Over de eindeloze zandvlakten achter het Atlasgebergte, waar de vertellingen schaars en de mensen gastvrij zijn, bereikten ze ten slotte de stad Tingris. Hyrcalaeus tuurde vanaf een hoge klif over de smalle zeestraat naar de steenklomp aan gene zijde. En wist dat zijn tijd gekomen was.
‘Ik heb de Zuilen van Hercules nu gezien,’ sprak hij plechtig tot Adrianus, ‘en ze stellen eigenlijk niets voor. Nu wil ik eindelijk sterven. Ik heb zowel mijn ongeluk als de zin van het bestaan overleefd, mijn verhaal verteld en genoten van onze dagen. Wees niet bedroefd, beste vriend. Jou is nog een lange tijdspanne toegemeten. Leef in matigheid, tel de goede uren, houd je van de domme en spreek niet voor je beurt. Daarginds’- hij wees naar de rots die zich aftekende achter het azuurblauwe water – ‘woont een kolonie van jouw soortgenoten. Dat is me ooit verteld en alle verhalen zijn het geloof van de toehoorder waard. Zoek jezelf een vrouw en word gelukkig.’

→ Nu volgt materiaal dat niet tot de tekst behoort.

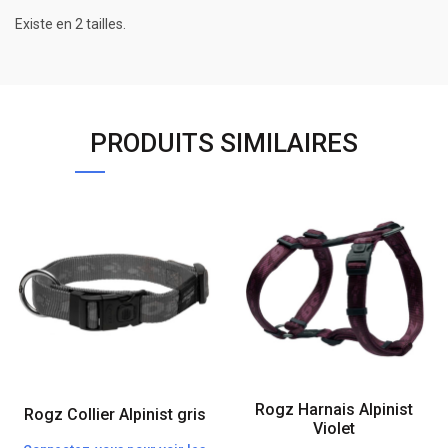
Existe en 2 tailles.
PRODUITS SIMILAIRES
Rogz Harnais Alpinist
Rogz Collier Alpinist gris
Violet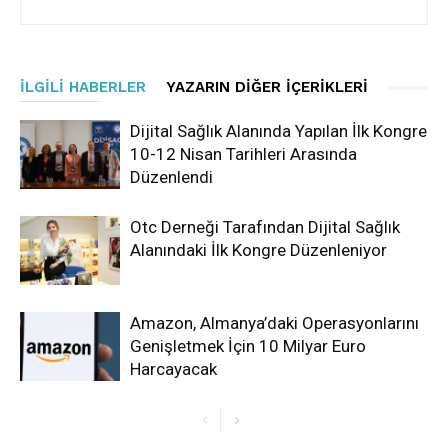
İLGILI HABERLER
YAZARIN DIĞER İÇERIKLERI
Dijital Sağlık Alanında Yapılan İlk Kongre
10-12 Nisan Tarihleri Arasında
Düzenlendi
Otc Derneği Tarafından Dijital Sağlık
Alanındaki İlk Kongre Düzenleniyor
Amazon, Almanya’daki Operasyonlarını
Genişletmek İçin 10 Milyar Euro
Harcayacak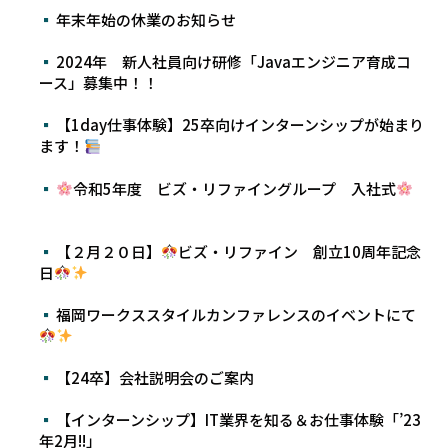
年末年始の休業のお知らせ
2024年 新人社員向け研修「Javaエンジニア育成コ
ース」募集中！！
【1day仕事体験】25卒向けインターンシップが始まり
ます！
令和5年度 ビズ・リファイングループ 入社式
【２月２０日】
ビズ・リファイン 創立10周年記念
日
福岡ワークススタイルカンファレンスのイベントにて
【24卒】会社説明会のご案内
【インターンシップ】IT業界を知る＆お仕事体験「’23
年2月!!」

Hij kuste de aap, beende naar de rand van de klif en liep door waar het gesteente onder hem ophield.
Adrianus weende met de tranen die hij niet bezat en met het verdriet dat bij zijn woordenschat hoorde. Daarna duwde hij de handkar langs het slangenpad naar een kiezelstrand beneden, brak de wielen van hun as en wachtte aan de vloedlijn tot het getij hem voorbij de branding bracht. Op een snelle stroom peddelde hij naar de kust van Baetica.
Op de rots van Calpe, die zijn metgezel wel gezien maar nooit betreden had, voegde hij zich bij zijn soortgenoten.
Zij leefden een ijdel bestaan van vechten, vlooien, paren en slapen, en hun gesprekken gingen nergens over.